2.4. De Inspecteur heeft daarop de aanslag inkomstenbelasting en premie volksverzekeringen 2004 ambtshalve opgelegd, naar een belastbaar inkomen uit werk en woning van € 50.000.
3. Geschil en standpunten van partijen
3.1. Het geschil betreft het antwoord op de volgende vragen:
- Is belanghebbende ontvankelijk in hoger beroep;
- Zo de vraag bevestigend moet worden benantwoord, is de aanslag inkomstenbelasting en premie volksverzekeringen over het jaar 2004 terecht en tot het juiste bedrag opgelegd?

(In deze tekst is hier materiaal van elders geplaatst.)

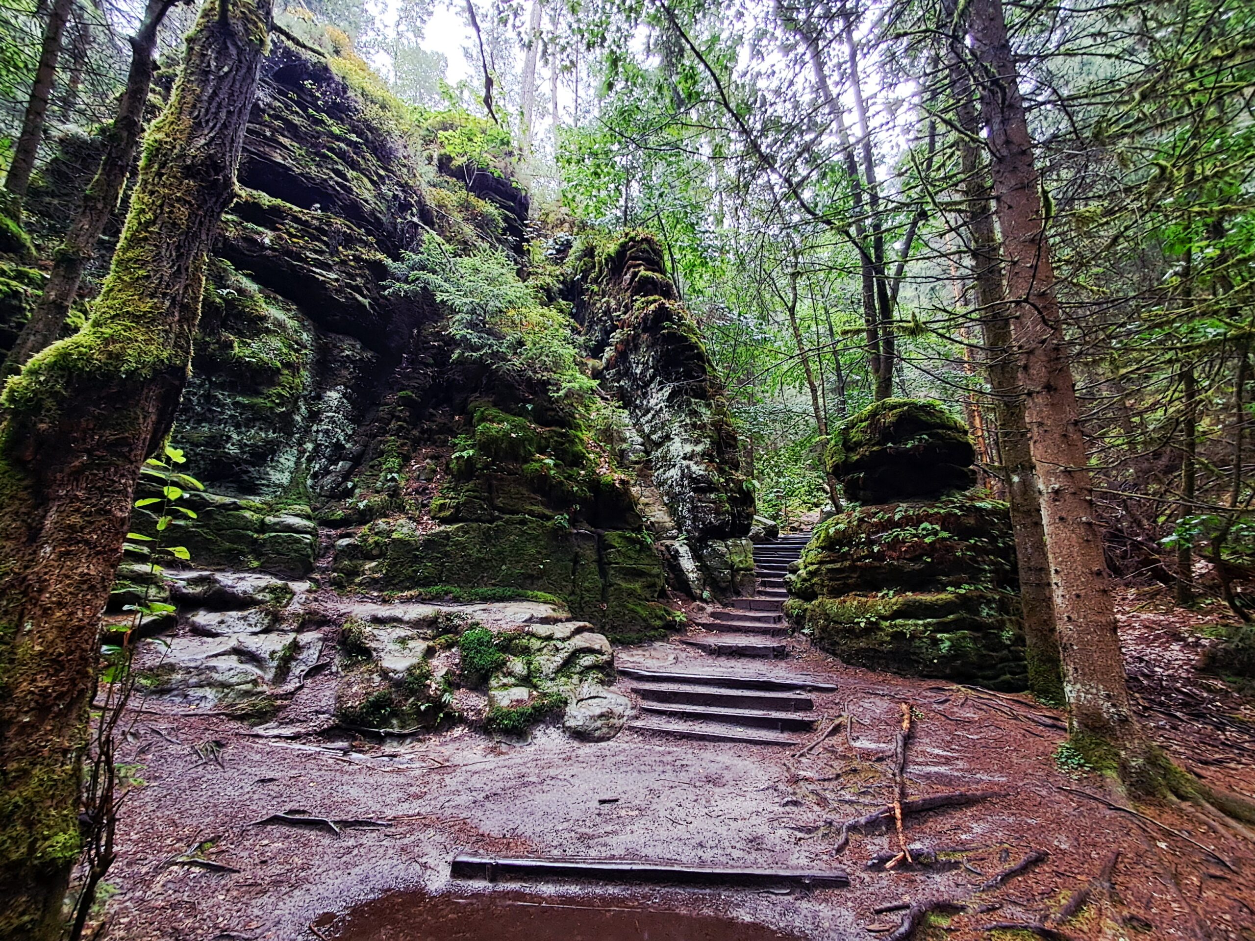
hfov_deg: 94.5
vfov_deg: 78.1
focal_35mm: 16
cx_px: 628
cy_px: 470
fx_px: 580
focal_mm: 1.64
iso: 200
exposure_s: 1/50
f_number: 2.2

Belanghebbende is van mening dat de eerste vraag bevestigend moet worden beantwoord en de tweede vraag ontkennend moet worden beantwoord. De Inspecteur is de tegenovergestelde opvatting toegedaan.

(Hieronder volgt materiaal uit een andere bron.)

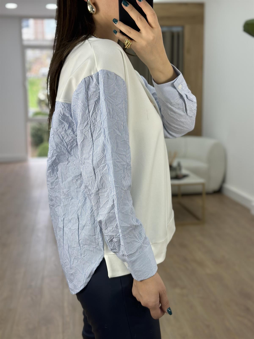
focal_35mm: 48
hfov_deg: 30.3
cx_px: 127
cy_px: 170
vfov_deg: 39.7
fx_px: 470
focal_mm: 6.86
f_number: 1.78
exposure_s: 1/204
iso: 80
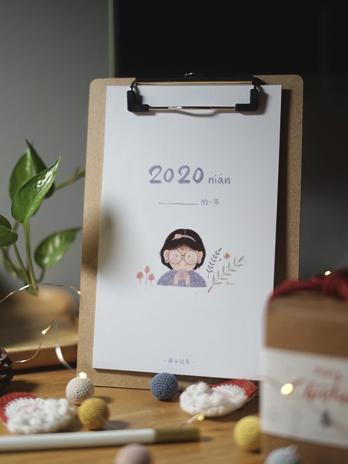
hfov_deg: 26.6
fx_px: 737
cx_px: 172
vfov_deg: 34.9
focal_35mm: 55
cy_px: 231
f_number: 1.8
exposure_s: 1/60
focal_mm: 50
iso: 400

3.2. Partijen doen hun standpunten in hoger beroep steunen op de gronden welke daartoe door hen zijn aangevoerd in de van hen afkomstige stukken, van al welke stukken de inhoud als hier ingevoegd moet worden aangemerkt.
Voor hetgeen hieraan ter zitting nog is toegevoegd, wordt verwezen naar het proces-verbaal van het onderzoek ter zitting.
3.3. Belanghebbende concludeert tot ontvankelijk verklaring van het hoger beroep en tot vermindering van de aanslag tot nihil. De Inspecteur concludeert tot niet-ontvankelijk verklaring van het hoger beroep. Voor het geval het Hof oordeelt dat het hoger beroep ontvankelijk is, concludeert de Inspecteur tot vernietiging van de uitspraak van de Rechtbank.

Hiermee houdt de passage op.